Depuis quatre ans, la crise économique a mis à mal la stabilité des coûts de la construction. Les prix ne veulent plus dire grand-chose actuellement. Pour faire simple, je dirais que nous estimons les ouvrages environ 15 % en dessous du niveau de 2008. Et malgré cela, les maîtres d’ouvrage - en particulier les bailleurs sociaux - nous demandent encore de les baisser de 5 à 10 % supplémentaires. Nous n’ignorons pas la crise économique. Nous constatons que bien des programmes de logements sont malmenés par des financements constamment remis en question. Mais de trop grandes disparités dans les coûts perturbent notre mission. L’effet de yo-yo des prix est très déstabilisant.

Où se situe le bon prix en matière de construction ?

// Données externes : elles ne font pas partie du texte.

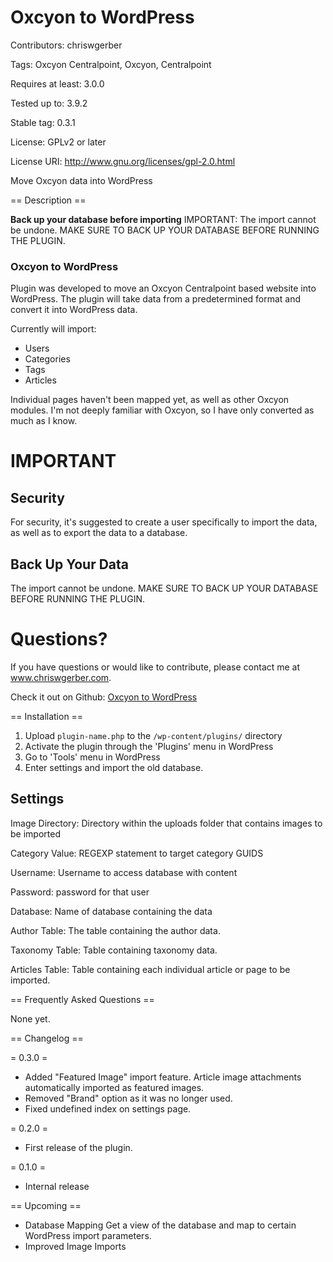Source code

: # Oxcyon to WordPress #

Contributors:
chriswgerber

Tags:
Oxcyon Centralpoint, Oxcyon, Centralpoint

Requires at least:
3.0.0

Tested up to:
3.9.2

Stable tag:
0.3.1

License:
GPLv2 or later

License URI:
http://www.gnu.org/licenses/gpl-2.0.html

Move Oxcyon data into WordPress

== Description ==

**Back up your database before importing**
IMPORTANT: The import cannot be undone. MAKE SURE TO BACK UP YOUR DATABASE BEFORE RUNNING THE PLUGIN.

### Oxcyon to WordPress

Plugin was developed to move an Oxcyon Centralpoint based website into WordPress. The plugin will take data from a
predetermined format and convert it into WordPress data.

Currently will import:

* Users
* Categories
* Tags
* Articles

Individual pages haven't been mapped yet, as well as other Oxcyon modules. I'm not deeply familiar with Oxcyon,
so I have only converted as much as I know.

# IMPORTANT #

## Security ##
For security, it's suggested to create a user specifically to import the data, as well as to export the data to a
database.

## Back Up Your Data ##
The import cannot be undone. MAKE SURE TO BACK UP YOUR DATABASE BEFORE RUNNING THE PLUGIN.

# Questions? #
If you have questions or would like to contribute, please contact me at www.chriswgerber.com.

Check it out on Github: [Oxcyon to WordPress][github]

== Installation ==

1. Upload `plugin-name.php` to the `/wp-content/plugins/` directory
2. Activate the plugin through the 'Plugins' menu in WordPress
3. Go to 'Tools' menu in WordPress
4. Enter settings and import the old database.

## Settings ##

Image Directory: Directory within the uploads folder that contains images to be imported

Category Value: REGEXP statement to target category GUIDS

Username: Username to access database with content

Password: password for that user

Database: Name of database containing the data

Author Table: The table containing the author data.

Taxonomy Table: Table containing taxonomy data.

Articles Table:  Table containing each individual article or page to be imported.

== Frequently Asked Questions ==

None yet.

== Changelog ==

= 0.3.0 =
* Added "Featured Image" import feature. Article image attachments automatically imported as featured images.
* Removed "Brand" option as it was no longer used.
* Fixed undefined index on settings page.

= 0.2.0 =
* First release of the plugin.

= 0.1.0 =
* Internal release

== Upcoming ==

* Database Mapping
   Get a view of the database and map to certain WordPress import parameters.
* Improved Image Imports

[github]: https://github.com/ThatGerber/oxcyon-to-wordpress/archive/master.zip "Oxcyon to WordPress - GitHub"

On pourrait dire qu’il est au niveau du marché. Mais le relèvement des exigences dû aux réglementations, d’ailleurs parfois un peu excessives, et aux labels écologiques ne peut être ignoré. Rien ne sert d’étrangler les entreprises et d’inciter au dumping des honoraires d’études. Cela risque de préparer une génération de bâtiments mal exécutés. Si l’on veut adapter les projets aux nouveaux moyens dont dispose la maîtrise d’ouvrage, la maîtrise d’œuvre doit rechercher une conception adaptée et les entreprises des modes opératoires appropriés. Il faut aussi remettre en cause le prix du foncier qui, bien trop souvent, écrase le coût de la construction.

Qu’entendez-vous par « conception adaptée aux nouveaux moyens dont dispose la maîtrise d’ouvrage » ?

C’est une conception moins coûteuse, réalisable par des entreprises disposant souvent de moins de moyens et parfois de moins de savoir-faire. Certains corps de métiers ont actuellement du mal à se renouveler : il y a moins d’artisans menuisiers par exemple. Le sur-mesure se raréfie et donc se renchérit, faute de mise en concurrence possible dans bien des consultations. Le tissu des artisans qualifiés s’appauvrit, faute d’avoir donné envie aux jeunes de se lancer dans le secteur du bâtiment. Il arrive d’ailleurs que je dise à un architecte que ce qu’il a dessiné sera difficile à réaliser, et cela simplement parce qu’il n’y a pas eu de transmission de savoir et d’apprentissage du geste chez le jeune compagnon.